Seven SNPs were no longer significant after the FDR correction, possibly due to the reduced sample size used. QTL and association studies are limited by the relatively small mapping population sizes, resulting in low statistical power and thus rendering small or even medium-effect QTLs that are statistically non-significant and difficult to detect. Such statistically underpowered populations may also suffer from severe inflation of effect size estimates (the so-called Beavis effect) [41]. Hence, increasing the population size and marker density is required to enable estimations that are unbiased by the Beavis effect and achieve higher statistical power [41–43]; nonetheless, for perennial populations (long generation time) with limited offspring numbers, the size increase would require a considerable investment.

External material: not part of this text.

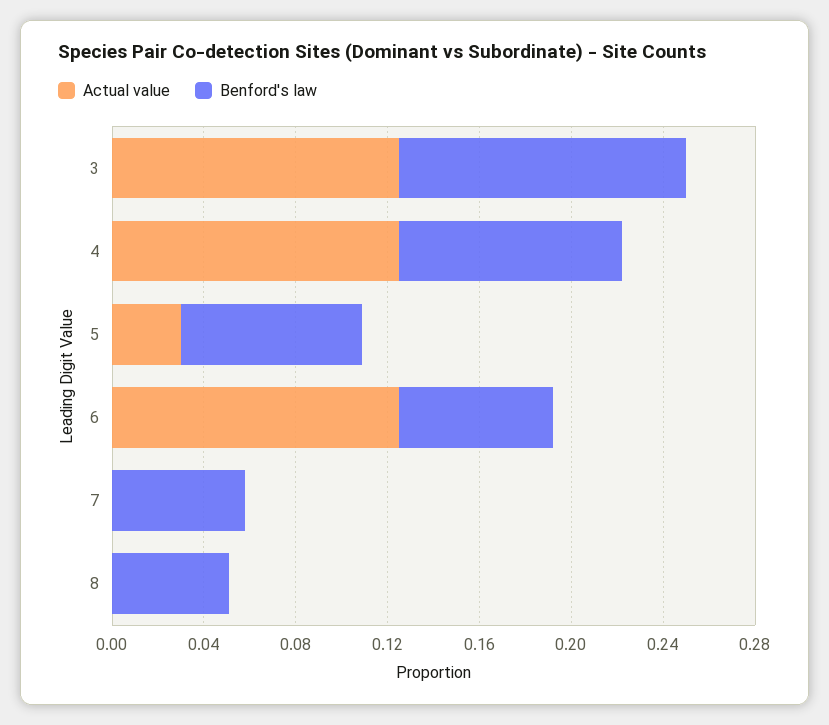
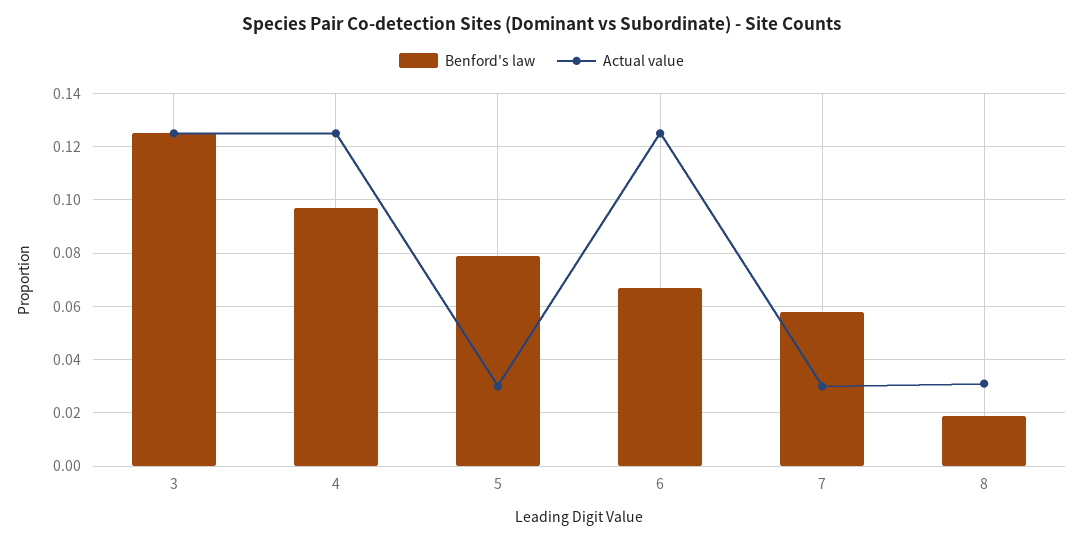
Actual value, 7: 0 -> 0.03
Actual value, 8: 0 -> 0.03
Benford's law, 8: 0.05 -> 0.02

For the oil palm, the harvesting of fruit bunches after the palm has reached a certain age is an arduous task due to the height of the trunk. For this reason, genotypes with reduced HT and TD are preferred among oil palm farmers. Likewise, a larger foliar area (dependent on RL and LDW) is related to greater photosynthetic production, which could be involved in higher productivity. Nevertheless, most importantly, increasing the number and weight of fruits means a higher productivity per palm and therefore a higher income for farmers. For this reason, leveraging QTLs or genes related to these traits (such the ones we identify in this study) could contribute to the development of plant breeding strategies, such as marker-assisted selection that help with the selection of promising accessions in earlier stages (i.e., greenhouse conditions) and therefore reduce the breeding cycle. There is need for further work that focuses on the biological functions of the set of potential candidate genes found in our research since the correlations we have identified in our association study cannot, as yet, be dubbed as causations.